**Texte à analyser:**
Un monde en ébullition, pas en révolution
L’heure de la disparition de la bonne vieille carte bancaire n’a pas encore sonné. Elle assure toujours une grande partie des paiements et son usage est sans cesse amélioré sur le plan fonctionnel, sur le plan sécurité et sur la protection des données personnelles.
Quelques années derrière nous, le monde des paiements se résumait à la possibilité d’émettre ou de recevoir chèques, virements et prélèvements, et paiements par carte bancaire. Pour les consommateurs individuels, cette offre était indifférenciée, avec des tarifs relativement clairs pour une utilisation en France, mais souvent complexes pour une utilisation internationale.
Ce monde a changé ! L’avènement de nouvelles technologies, l’utilisation croissante d’Internet comme canal d’achat, les besoins d’immédiateté des consommateurs, l’utilisation massive du smartphone, les besoins de transparence et de mise en concurrence ont poussé à des évolutions sans précédent ces dernières années.

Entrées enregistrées
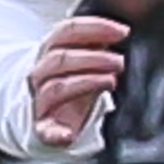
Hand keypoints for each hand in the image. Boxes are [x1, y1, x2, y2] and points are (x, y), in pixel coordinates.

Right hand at [28, 12, 129, 148]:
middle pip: (61, 58)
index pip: (67, 31)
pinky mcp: (42, 127)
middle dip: (94, 58)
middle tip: (120, 61)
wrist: (44, 113)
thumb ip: (98, 44)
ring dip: (86, 82)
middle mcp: (41, 73)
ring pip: (56, 88)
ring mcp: (39, 100)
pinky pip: (45, 131)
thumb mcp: (83, 59)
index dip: (95, 28)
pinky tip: (67, 135)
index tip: (123, 31)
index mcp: (50, 51)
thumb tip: (122, 30)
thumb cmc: (71, 82)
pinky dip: (56, 134)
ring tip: (111, 81)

**Énoncé:** Prolongez le texte sur l'évolution des moyens de paiement en reprenant juste après sa dernière phrase. Les enregistrements constituent un matériau distinct du texte.

**Réponse:**
De nouvelles offres apparaissent, de nouveaux acteurs se positionnent tous les jours sur cette chaîne de valeur : banques, géants du Web, fintechs…
De nouvelles offres apparaissent, mais aussi de nouveaux risques : fraude et utilisation des données personnelles, dont il faut protéger le consommateur. © ŁUKASZ SZCZEPAÐSKI / FOTOLIA.COM
Et dans ce nouveau monde apparaissent aussi de nouveaux risques : fraude et utilisation des données personnelles, dont il faut protéger le consommateur.
REPÈRES
60 % du nombre des paiements restent encore effectués en liquide selon les statistiques de la BCE… 20 % du nombre des paiements (soit 1 paiement sur 2 hors paiements en liquide) sont effectués avec une carte bancaire, et ce chiffre progresse encore de 8 % par an.
LA COMMISSION EUROPÉENNE OUVRE LA VOIE
Très tôt, la Commission européenne a pris la mesure du sujet et a voulu que se développe en Europe un écosystème des paiements sécurisé mais ouvert à l’innovation et favorisant l’émergence de nouveaux acteurs et de nouvelles solutions.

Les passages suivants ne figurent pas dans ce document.